4 by Beyonce
4 Beyonce (Parkwood/Columbia)
Beyonce is by now well established as a brand. She has the one name (Cher, Madonna, etc), the acting (Dreamgirls and upcoming A Star Is Born, for example), the business savvy (a sachet of her perfume is included with the CD), the model-like poses (check the inner sleeve), the multimillion-selling musical resume.
But on "4," Beyonce wants to expand the brand, as it were; to move on from the beat-packed, club-filling music of her earlier career to what she sees as something bolder and with more substance.
Well, the disc certainly is no invitation to boogie, and if that's what Beyonce had in mind, job done. For the most part it gets up no head of steam, languishing instead in ballads and mid-tempo songs. Which means that while it has its moments -- Beyonce has talent aplenty, after all -- it becomes rather one-note, too same-y.
The disc doesn't get off to a good start with "1+1" on which she displays all manner of vocal thrills and trills to no particular avail. All style and no soul, really.
Other tracks are better. "I Care" and "I Miss You" have an electronic ambience in the arrangement and nice harmonies on the chorus. "Party" breaks things up a bit with a '90s synth sound, there's a touch of Motown to "Rather Die Young," and "Love On Top" has an old-school feel about it.
The closing mash-up of staccato electronic club beats and a girl-power message is a bit of a head-scratcher, rounding out a disc that has its moments, but overall is disappointing and unadventurous.
That doesn't mean anything at the cash registers, however, given that "4" debuted atop the Billboard album charts.
-- RICHARD PATON
'Larry Coryell with the Wide Hive Players'
LARRY CORYELL WITH THE WIDE HIVE PLAYERS Larry Coryell. Wide Hive Records.
Larry Coryell has a soft spot in my heart: As a teenager and a budding fan of all things jazz in the late 1970s, from traditional roots to the more modern experimental sounds, I craved just about anything that went beyond mainstream bubblegum Top 40 pop.
Texas-born Coryell, once described by Downbeat magazine as the "Godfather of Fusion," fit the bill with his uniquely improvisational guitar work he first brought to the music scene in the 1960s.

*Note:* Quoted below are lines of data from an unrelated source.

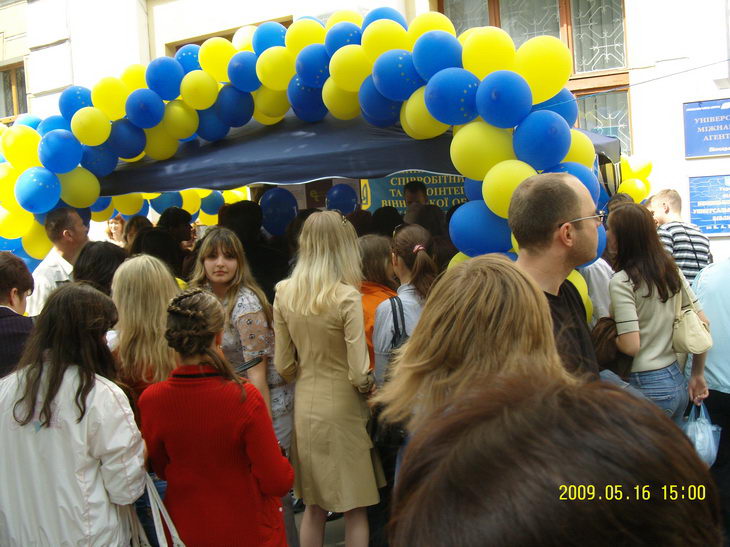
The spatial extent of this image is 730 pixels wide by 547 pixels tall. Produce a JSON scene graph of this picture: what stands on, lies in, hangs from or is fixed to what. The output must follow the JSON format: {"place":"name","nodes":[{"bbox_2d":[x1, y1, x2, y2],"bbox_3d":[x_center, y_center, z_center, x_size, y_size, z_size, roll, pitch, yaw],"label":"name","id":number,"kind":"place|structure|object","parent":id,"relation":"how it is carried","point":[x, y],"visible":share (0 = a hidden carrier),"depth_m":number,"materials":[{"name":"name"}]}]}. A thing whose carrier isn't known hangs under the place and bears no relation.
{"place":"outdoors","nodes":[
{"label":"outdoors","id":0,"kind":"place"},
{"bbox_2d":[292,507,347,546],"label":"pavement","id":1,"kind":"structure","parent":0,"point":[325,546],"materials":[{"name":"grey"}]},
{"bbox_2d":[270,210,382,546],"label":"woman","id":2,"kind":"object","parent":1,"relation":"on","point":[289,325],"visible":0.99,"depth_m":3.73},
{"bbox_2d":[0,0,729,266],"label":"building","id":3,"kind":"structure","parent":0,"point":[634,120],"depth_m":10.04,"materials":[{"name":"white paint"}]},
{"bbox_2d":[0,62,28,120],"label":"window","id":4,"kind":"structure","parent":3,"relation":"in","point":[5,80],"depth_m":14.45,"materials":[{"name":"brown wood"}]},
{"bbox_2d":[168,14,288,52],"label":"window","id":5,"kind":"structure","parent":3,"relation":"in","point":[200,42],"depth_m":10.39,"materials":[{"name":"brown wood"}]},
{"bbox_2d":[439,0,631,153],"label":"window","id":6,"kind":"structure","parent":3,"relation":"in","point":[600,45],"depth_m":9.24,"materials":[{"name":"brown wood"}]},
{"bbox_2d":[683,98,729,157],"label":"blue sign","id":7,"kind":"object","parent":3,"relation":"attached to","point":[702,153],"visible":0.99,"depth_m":8.50,"materials":[{"name":"blue"}]},
{"bbox_2d":[688,173,729,234],"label":"blue sign","id":8,"kind":"object","parent":3,"relation":"attached to","point":[729,203],"visible":0.98,"depth_m":8.52,"materials":[{"name":"blue"}]},
{"label":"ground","id":9,"kind":"structure","parent":0},
{"bbox_2d":[0,251,35,377],"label":"person","id":10,"kind":"object","parent":9,"relation":"on","point":[5,308],"visible":0.52,"depth_m":3.81},
{"bbox_2d":[27,208,90,314],"bbox_3d":[-2.025,0.300,5.444,0.494,1.465,0.574,-1,5,25],"label":"man","id":11,"kind":"object","parent":9,"relation":"on","point":[67,233],"visible":0.38,"depth_m":5.31},
{"bbox_2d":[0,283,149,546],"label":"woman","id":12,"kind":"object","parent":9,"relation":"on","point":[114,394],"visible":0.96,"depth_m":2.75},
{"bbox_2d":[129,474,184,546],"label":"white bag","id":13,"kind":"object","parent":12,"relation":"in","point":[154,517],"visible":0.68,"depth_m":2.84,"materials":[{"name":"white"}]},
{"bbox_2d":[72,241,126,294],"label":"person","id":14,"kind":"object","parent":9,"relation":"on","point":[109,261],"visible":0.25,"depth_m":4.38},
{"bbox_2d":[104,215,126,246],"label":"woman","id":15,"kind":"object","parent":9,"relation":"on","point":[115,232],"visible":0.27,"depth_m":7.74},
{"bbox_2d":[122,215,152,250],"bbox_3d":[-1.853,0.113,6.737,0.426,1.186,0.490,-2,4,12],"label":"person","id":16,"kind":"object","parent":9,"relation":"on","point":[136,222],"visible":0.23,"depth_m":6.73},
{"bbox_2d":[108,254,182,410],"bbox_3d":[-0.983,0.550,3.712,0.494,1.223,0.527,-1,5,25],"label":"woman","id":17,"kind":"object","parent":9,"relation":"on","point":[160,281],"visible":0.45,"depth_m":3.57},
{"bbox_2d":[132,226,188,281],"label":"person","id":18,"kind":"object","parent":9,"relation":"on","point":[160,244],"visible":0.28,"depth_m":5.38},
{"bbox_2d":[157,206,194,250],"bbox_3d":[-1.529,0.048,6.524,0.404,1.165,0.421,-1,5,25],"label":"person","id":19,"kind":"object","parent":9,"relation":"on","point":[177,222],"visible":0.39,"depth_m":6.43},
{"bbox_2d":[137,286,296,546],"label":"woman","id":20,"kind":"object","parent":9,"relation":"on","point":[182,388],"visible":0.98,"depth_m":2.97},
{"bbox_2d":[189,228,294,453],"bbox_3d":[-0.672,0.507,4.148,0.570,1.355,0.565,-1,5,25],"label":"woman","id":21,"kind":"object","parent":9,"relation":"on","point":[210,252],"visible":0.45,"depth_m":4.07},
{"bbox_2d":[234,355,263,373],"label":"handbag","id":22,"kind":"object","parent":21,"relation":"in","point":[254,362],"visible":0.38,"depth_m":3.88,"materials":[{"name":"black"}]},
{"bbox_2d":[215,201,292,302],"bbox_3d":[-0.762,0.246,5.682,0.619,1.505,0.645,-1,5,25],"label":"person","id":23,"kind":"object","parent":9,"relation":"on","point":[245,212],"visible":0.42,"depth_m":5.46},
{"bbox_2d":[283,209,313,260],"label":"person","id":24,"kind":"object","parent":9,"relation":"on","point":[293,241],"visible":0.2,"depth_m":5.72},
{"bbox_2d":[93,111,613,208],"bbox_3d":[-0.183,-0.058,6.641,3.897,2.647,2.715,-1,5,25],"label":"canopy tent","id":25,"kind":"object","parent":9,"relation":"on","point":[410,141],"visible":0.43,"depth_m":5.59,"materials":[{"name":"blue fabric"}]},
{"bbox_2d":[259,187,298,235],"bbox_3d":[-0.718,-0.524,6.656,0.367,0.394,0.176,-1,5,25],"label":"balloon","id":26,"kind":"object","parent":25,"relation":"attached to","point":[274,199],"visible":0.82,"depth_m":6.61,"materials":[{"name":"blue rubber"}]},
{"bbox_2d":[0,8,611,308],"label":"balloon arch","id":27,"kind":"object","parent":25,"relation":"attached to","point":[526,158],"visible":0.58,"depth_m":5.19,"materials":[{"name":"rubber"}]},
{"bbox_2d":[325,183,358,214],"bbox_3d":[-0.200,-0.618,6.652,0.329,0.301,0.166,-1,5,25],"label":"balloon","id":28,"kind":"object","parent":25,"relation":"attached to","point":[337,196],"visible":0.78,"depth_m":6.60,"materials":[{"name":"blue rubber"}]},
{"bbox_2d":[360,172,466,213],"bbox_3d":[0.519,-0.746,7.071,1.056,0.523,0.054,-1,5,25],"label":"banner","id":29,"kind":"object","parent":25,"relation":"attached to","point":[396,204],"visible":0.38,"depth_m":7.09,"materials":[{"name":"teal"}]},
{"bbox_2d":[616,154,653,200],"bbox_3d":[2.285,-0.785,7.025,0.505,0.548,0.591,-1,5,25],"label":"balloon cluster","id":30,"kind":"object","parent":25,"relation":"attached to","point":[626,189],"visible":0.33,"depth_m":6.93,"materials":[{"name":"yellow rubber"}]},
{"bbox_2d":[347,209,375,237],"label":"person","id":31,"kind":"object","parent":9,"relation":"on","point":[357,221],"visible":0.19,"depth_m":5.85},
{"bbox_2d":[357,233,398,371],"bbox_3d":[0.056,0.376,4.553,0.489,1.175,0.549,-1,5,25],"label":"woman","id":32,"kind":"object","parent":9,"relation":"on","point":[375,262],"visible":0.29,"depth_m":4.50},
{"bbox_2d":[368,205,404,238],"bbox_3d":[0.189,0.196,5.965,0.477,1.388,0.580,-3,4,6],"label":"person","id":33,"kind":"object","parent":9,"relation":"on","point":[383,219],"visible":0.26,"depth_m":5.80},
{"bbox_2d":[370,223,437,388],"bbox_3d":[0.286,0.420,4.090,0.495,1.302,0.570,-1,5,25],"label":"woman","id":34,"kind":"object","parent":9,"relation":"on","point":[410,233],"visible":0.48,"depth_m":4.01},
{"bbox_2d":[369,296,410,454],"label":"black handbag","id":35,"kind":"object","parent":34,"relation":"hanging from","point":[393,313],"visible":0.36,"depth_m":3.67,"materials":[{"name":"black leather"}]},
{"bbox_2d":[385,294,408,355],"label":"backpack","id":36,"kind":"object","parent":34,"relation":"attached to","point":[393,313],"visible":0.21,"depth_m":3.95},
{"bbox_2d":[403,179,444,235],"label":"man","id":37,"kind":"object","parent":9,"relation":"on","point":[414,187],"visible":0.36,"depth_m":6.09},
{"bbox_2d":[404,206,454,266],"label":"person","id":38,"kind":"object","parent":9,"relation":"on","point":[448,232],"visible":0.28,"depth_m":5.50},
{"bbox_2d":[373,254,563,458],"bbox_3d":[0.332,0.618,2.092,0.569,1.349,0.628,-1,5,25],"label":"woman","id":39,"kind":"object","parent":9,"relation":"on","point":[457,319],"visible":0.55,"depth_m":1.96},
{"bbox_2d":[386,371,721,546],"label":"person","id":40,"kind":"object","parent":9,"relation":"on","point":[566,455],"visible":1,"depth_m":0.79},
{"bbox_2d":[507,171,601,380],"bbox_3d":[0.716,0.438,2.927,0.554,1.590,0.639,-4,4,-12],"label":"man","id":41,"kind":"object","parent":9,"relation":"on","point":[552,216],"visible":0.48,"depth_m":2.86},
{"bbox_2d":[577,258,613,323],"bbox_3d":[1.270,0.209,4.684,0.557,1.396,0.584,-3,4,-4],"label":"person","id":42,"kind":"object","parent":9,"relation":"on","point":[596,281],"visible":0.16,"depth_m":4.51},
{"bbox_2d":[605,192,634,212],"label":"person","id":43,"kind":"object","parent":9,"relation":"on","point":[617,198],"visible":0.09,"depth_m":5.95},
{"bbox_2d":[602,201,712,423],"bbox_3d":[1.516,0.406,4.224,0.506,1.534,0.604,-1,5,25],"label":"woman","id":44,"kind":"object","parent":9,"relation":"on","point":[653,362],"visible":0.72,"depth_m":4.07},
{"bbox_2d":[591,316,633,377],"bbox_3d":[1.273,0.385,4.139,0.240,0.299,0.313,-3,4,6],"label":"brown bag","id":45,"kind":"object","parent":44,"relation":"in","point":[606,330],"visible":0.52,"depth_m":4.05,"materials":[{"name":"brown leather"}]},
{"bbox_2d":[672,273,711,355],"bbox_3d":[1.688,0.221,4.160,0.192,0.352,0.355,-1,5,25],"label":"handbag","id":46,"kind":"object","parent":44,"relation":"hanging from","point":[691,337],"visible":0.72,"depth_m":4.07,"materials":[{"name":"beige leather"}]},
{"bbox_2d":[678,402,720,465],"bbox_3d":[1.713,0.842,4.133,0.252,0.319,0.276,-2,4,8],"label":"plastic bag","id":47,"kind":"object","parent":44,"relation":"in","point":[708,426],"visible":0.55,"depth_m":4.08,"materials":[{"name":"plastic"}]},
{"bbox_2d":[646,188,712,281],"bbox_3d":[2.270,0.064,5.814,0.507,1.326,0.531,-3,4,-2],"label":"man","id":48,"kind":"object","parent":9,"relation":"on","point":[674,206],"visible":0.46,"depth_m":5.66},
{"bbox_2d":[690,256,729,538],"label":"person","id":49,"kind":"object","parent":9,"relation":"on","point":[711,373],"visible":0.66,"depth_m":4.07}
]}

Recognizing that not all jazz buffs are enamored by fusion, he nonetheless is someone to fall back on when the mood strikes for instrumental jazz guitar that is a little mind-bending. This disc is almost psychedelic in some respects, with hints of silky-smooth rock, blues, and soul or, as its promoters describe it, "liquid honey."
Coryell, who turns 68 this year, shows he hasn't lost his creativity or knack for a progressive sound, even if he largely faded from sight and appealed to a limited audience to begin with. On this 13-track disc, he plays a variety of guitars both acoustic and electric with this indie San Francisco-based label's top-flight studio band.

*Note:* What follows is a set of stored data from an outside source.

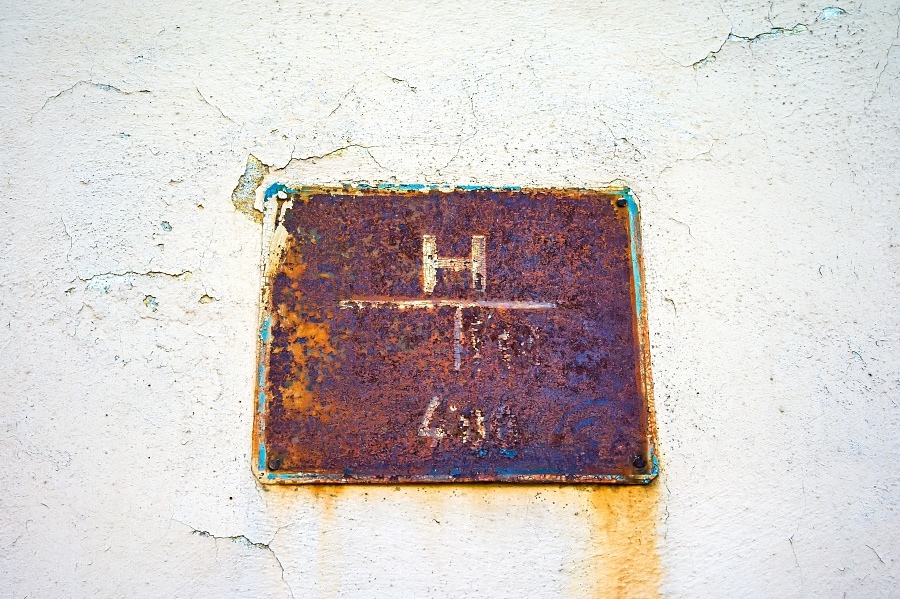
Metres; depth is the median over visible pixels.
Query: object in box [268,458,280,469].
screw
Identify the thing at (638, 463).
screw
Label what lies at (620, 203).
screw
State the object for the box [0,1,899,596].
wall
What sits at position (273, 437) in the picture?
metal sign
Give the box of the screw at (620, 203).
[616,198,627,207]
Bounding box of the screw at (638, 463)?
[632,456,645,468]
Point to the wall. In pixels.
(224, 184)
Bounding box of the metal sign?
[255,180,657,483]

It's not wildly free-form and it might be a little too scripted for the genre. But it's good.
-- TOM HENRY
'Neon' by Chris Young
NEON Chris Young, RCA
Since Chris Young won the TV talent show Nashville Star in 2006, a few characteristics have stood out: an expressive baritone voice; a tall, handsome stature, and a friendly, approachable personality.
What he lacked at first was an identifiable sound of his own. But with four consecutive No. 1 hits, including the recent "Tomorrow" from his new album "Neon," the emerging country star is staking out a distinctive style that takes full advantage of his talent and his personality.
At his core, Young is a romantic with a moral code. The Tennessee native has a sensitive way of bringing out what's important about what he cares about and who he is. This style shows not only in love ballads, but also in songs about family and his laid-back yet caring philosophy on life.
Even on a song about nightlife, like the traditional-country title cut, Young sounds like the guy in the bar to turn to when you need a friend. But what makes "Neon" his best album yet are the songs about relationships, from the sweet come-on of "Lost" to the sage "Old Love Feels New." Throughout, Young comes across as a guy whose heart is as strong as his libido.